My understanding is that Alpha Zero's algorithm was fixed after the "learning" phase, so would it come up with the same move for every position? Was the variability in the match entirely due to a Stockfish setting, or did Alpha Zero also display an element of randomness in its move selection?
I've noticed AlphaZero played 1.d4 and 1.Nf3 in http://www.chessgames.com/perl/chess.pl?tid=91944&crosstable=1. Possibilities:
- Mutlithreading (any software engineer can tell you it's not deterministic)
- Monte Carlo Tree Search (the algorithm draws random paths, so it can't be deterministic)
Please note while the model's parameters are "fixed" (your own words), the actual move might be different. We don't have the source code for AlphaZero, but multithreading and MCTS are likely two major casues.
The LC0 authors studied the AlphaZero paper very carefully, ran their own experiments, and they came to the following conclusion. AlphaZero, despite calling it's algorithm Monte Carlo tree search (All Monte Carlo methods are by definition explicitly random), does not employ any explicit non-determinism after a certain number of moves (I believe this is 15 moves).
There are two different parts to MCTS that could introduce randomness into move selection.
During the search phase, AlphaZero assigns weights on which moves to explore based on 2 factors: the win probability as evaulated by the neural network, and also some sub-tree size statistics of the parent and child move sub-trees. The first factor ensures that more promising lines are evaluated first, and the second factor ensures that less promising lines are eventually searched. In a natural implementation of MCTS, it would use weighted random choices between these weighted possibilities. In reality, AlphaZero chooses between these completely deterministicly, by just choosing the max weight every time. It does this because the randomness in this step does not turn out to be helpful, and only distracts the engine from the more important variations, on average.
During the moving phase, it can make a weighted choice between move candidates which already have deep and accurate evaluations calculated by the search phase.

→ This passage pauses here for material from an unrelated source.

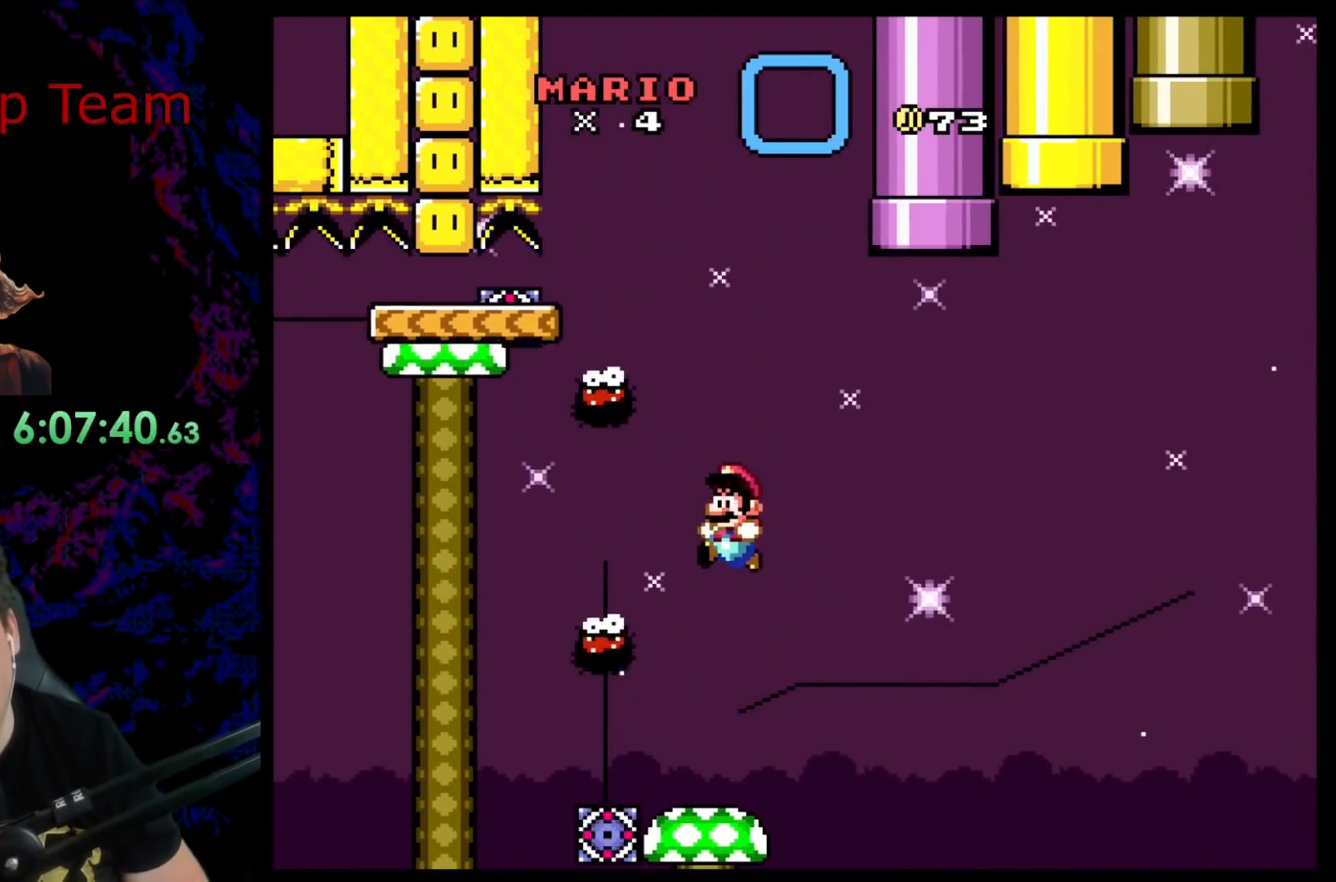
{"buttons": ["B", "Y", "DPAD_RIGHT"], "events": [[100, "B", "up"], [300, "DPAD_RIGHT", "down"], [467, "B", "down"]]}
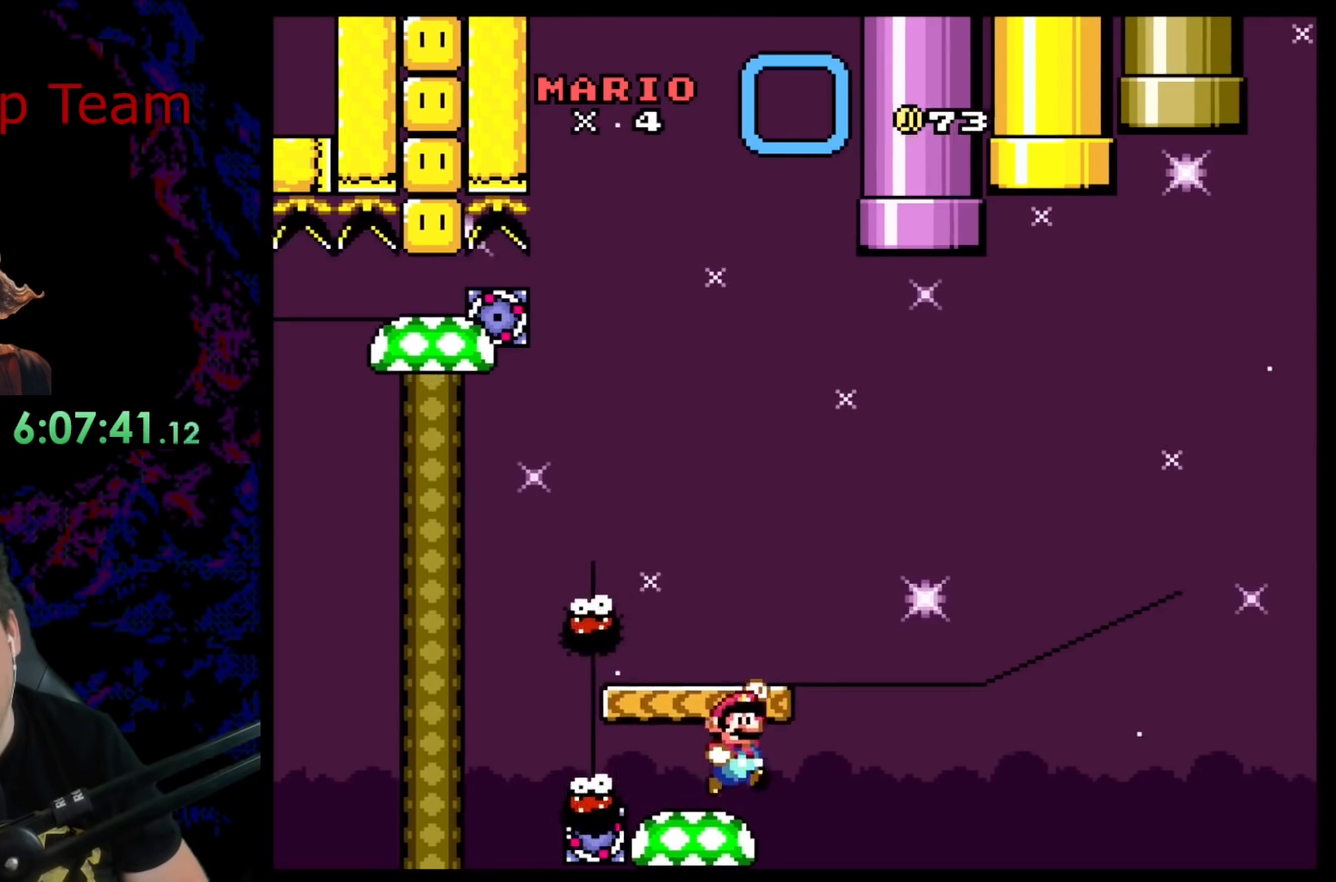
{"buttons": ["Y", "DPAD_RIGHT"], "events": [[267, "DPAD_LEFT", "down"], [267, "DPAD_RIGHT", "up"], [450, "DPAD_LEFT", "up"], [467, "DPAD_RIGHT", "down"], [500, "B", "up"]]}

The idea is to make slightly suboptimal moves to try to introduce diversity in its play, so it doesn't play the same game every time. This is especially important during training, but also leads to more interesting match results. It turns out that AlphaZero only does this for the first 15 moves or so, after that it always chooses the best move. This determinism turns out to be essential for its extremely accurate endgame play, where tiny differences in evaluation turn out to be the difference between draws and wins.
This is true during both training and evaluation.
In other words, once it is out of the opening, its play is as deterministic as a traditional engine.
However, note that it will have the same sort of multithreading and time control non-determinism as traditional engines.